PAF’s founder Joe Jacobson op-ed in DemCast: Is Canceling Student Loan Debt the Key to Keeping Congress Blue?


Canceling student loan debt through executive action may be one of the biggest decisions of Joe Biden’s presidency. Canceling tens of thousands of dollars in debt would not only help our economy bounce back from COVID-19, but it would also reduce wealth inequality (especially along gender and racial lines) and allow millions of Americans to start rebuilding their lives. Debt cancellation may also improve Democrats’ chances of retaining the House and Senate in 2022 so they can continue passing meaningful legislation.

Canceling student debt is widely popular across the political spectrum. 54% of Americans support canceling $50,000 worth of debt for borrowers making less than $125,000 a year, compared to only 37% opposed. This popularity includes 36% of Republicans, six times higher than the share of Republican voters who supported Biden in 2020. Even in a polarized political environment, voters agree that student debt is stopping millions of people from starting families, creating small businesses, and buying the homes that grew America into a social and economic powerhouse in the 20th century.

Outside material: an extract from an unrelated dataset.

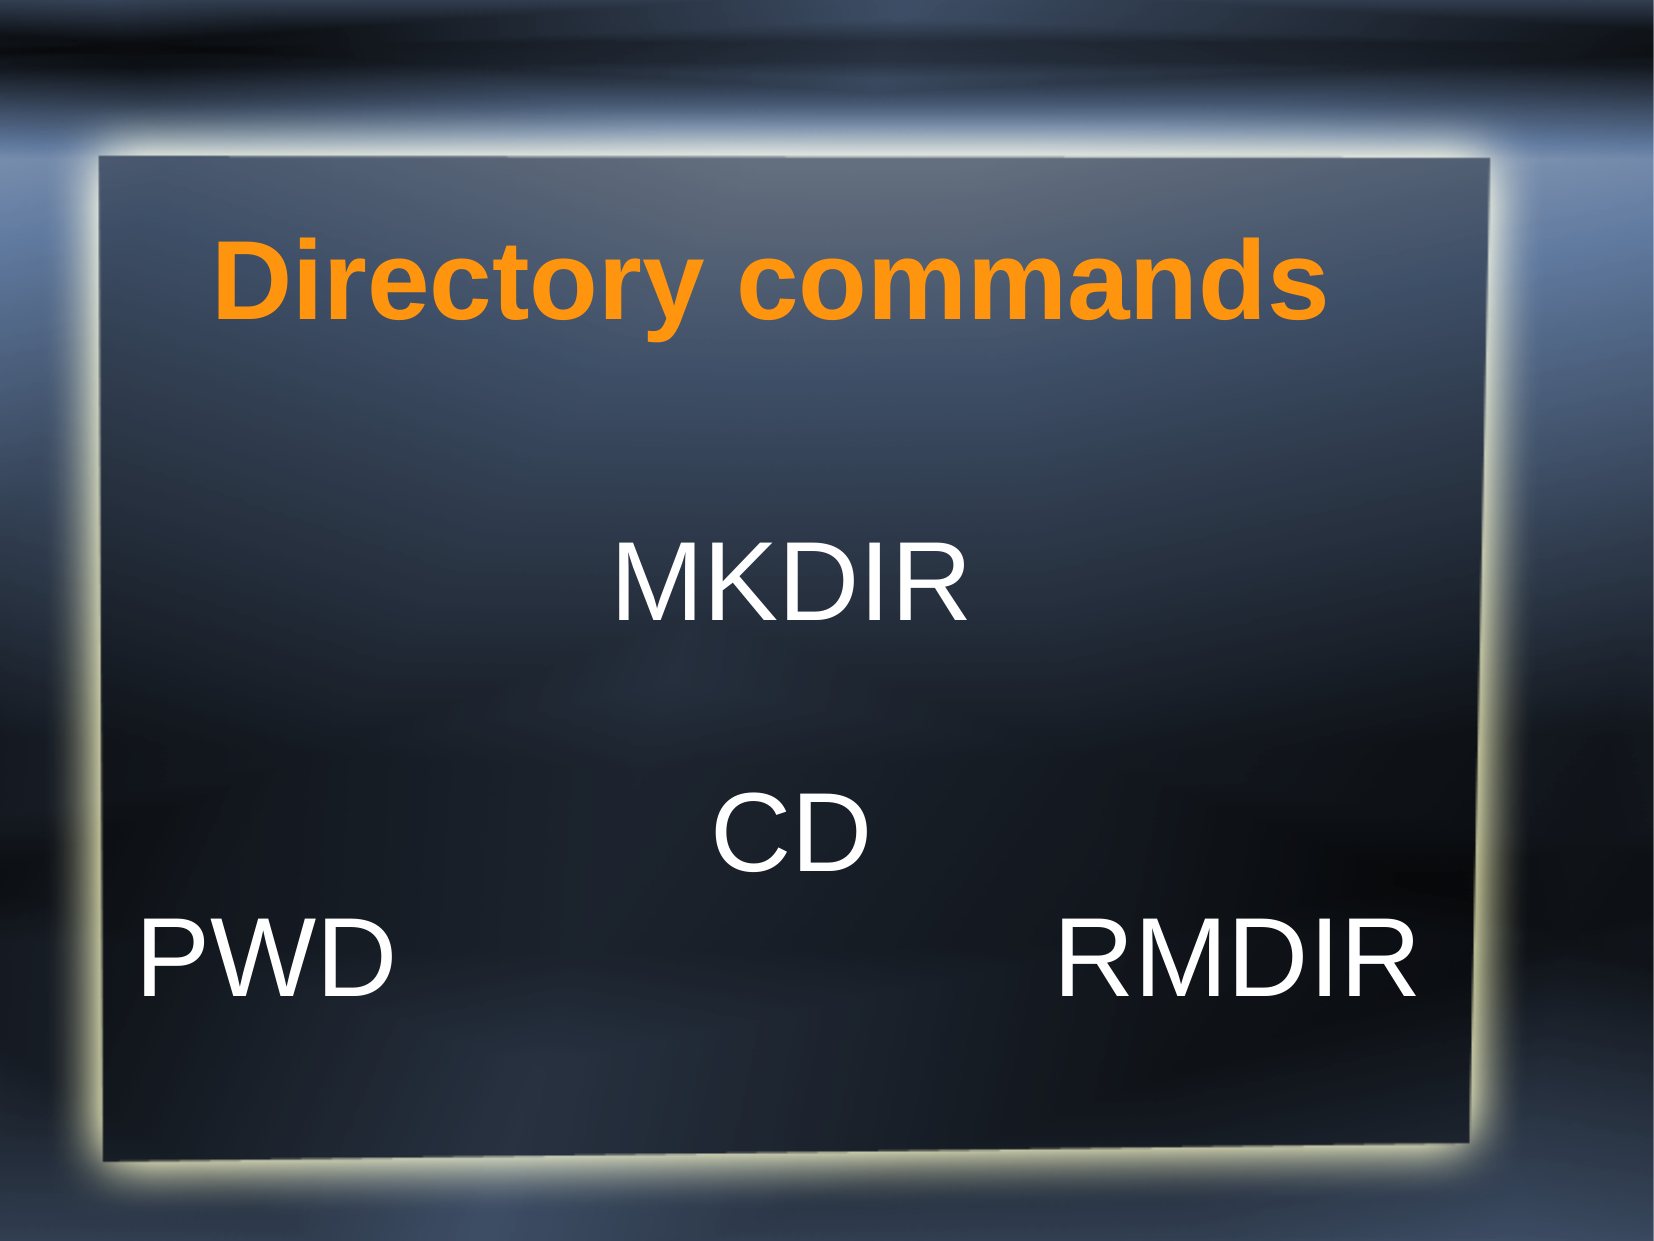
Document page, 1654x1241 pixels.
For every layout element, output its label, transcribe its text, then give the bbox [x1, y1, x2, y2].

title Directory commands [124, 184, 1418, 377]
subtitle MKDIR CD PWD RMDIR [135, 455, 1447, 1083]
picture [0, 0, 1654, 1241]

Canceling $50,000 in student debt will also inspire the Democratic base to turn out in 2022, a difficult task during a midterm election. Twenty-nine million Americans who voted for Barack Obama in 2008 did not vote in 2010, leading to Democrats losing 12 governorships, 6 Senate seats, and 63 House seats and bringing an end to Obama’s legislative agenda. These drop-off Democratic voters are disproportionately young and people of color, two groups also disproportionately impacted by student loan debt. Putting tens of thousands of dollars into the pockets of millions of Americans who simply want college to be affordable, as it was for their parents, is a smart way to increase Democratic turnout in 2022.

To keep control of Congress, Democrats also need to continue their positive trend with white college graduates. In 2012, Mitt Romney won this group by 14 points. In 2016, Donald Trump won them by 4 points but he lost this group by 3 points in 2020. This 17-point swing over just eight years is not guaranteed to continue to 2022. Some white college graduates may revert to the GOP because Trump is not on the ballot, which is supported by congressional Republicans outperforming Trump in 2020 and by Georgia Senate runoff exit polling. Four in 10 Republican households have student loan debt and white graduates average $28,000 in debt four years after graduation (though about half the level of Black graduates). Forgiving tens of thousands of dollars in student loan debt will give these Americans an immediate and concrete reason to vote for Democrats, other than not being the party of Trump.

Contrary to conventional wisdom, debt cancellation may provide a unique opportunity for Democrats to weaken the Republican Party’s strength with white noncollege graduates. In 2020, Biden lost among this group of voters by 35 points, 10 points worse than Obama in 2012. Polling suggests forgiveness is popular among noncollege graduates, as a college degree has been a staple of the American dream for decades because it increases an individual’s earnings by an average of $26,000 per year. Besides its popularity, debt cancellation can also give Democrats a chance to change the educational composition of the electorate. For example, more people may apply to college and finish their degree since they’ll be less worried about massive debt. Growing the share of the population that is college educated will benefit Democrats since Biden performed 38 points better with white college graduates than with white noncollege graduates in 2020.

With the number of college graduates rising by over 20% since 2010, and this expansion expected to continue well into the 21st century, student debt cancellation is an investment in the future of our country and the future of the Democratic Party. Rather than agonize over legal language, Biden should follow his own advice and worry about not going big enough, as he did with the American Rescue Act. Should the courts strike down or weaken an executive order canceling $50,000 in student debt, Biden will have shown the Democratic base that he is fighting for them, providing millions of Democrats an important reason to vote in 2022. Biden will also have put Republicans in an uncomfortable position of either agreeing with him or alienating the white college graduates they desperately need to retake Congress. Regardless of the outcome, using his executive authority to cancel tens of thousands of dollars of student debt is the right policy and political decision for President Biden.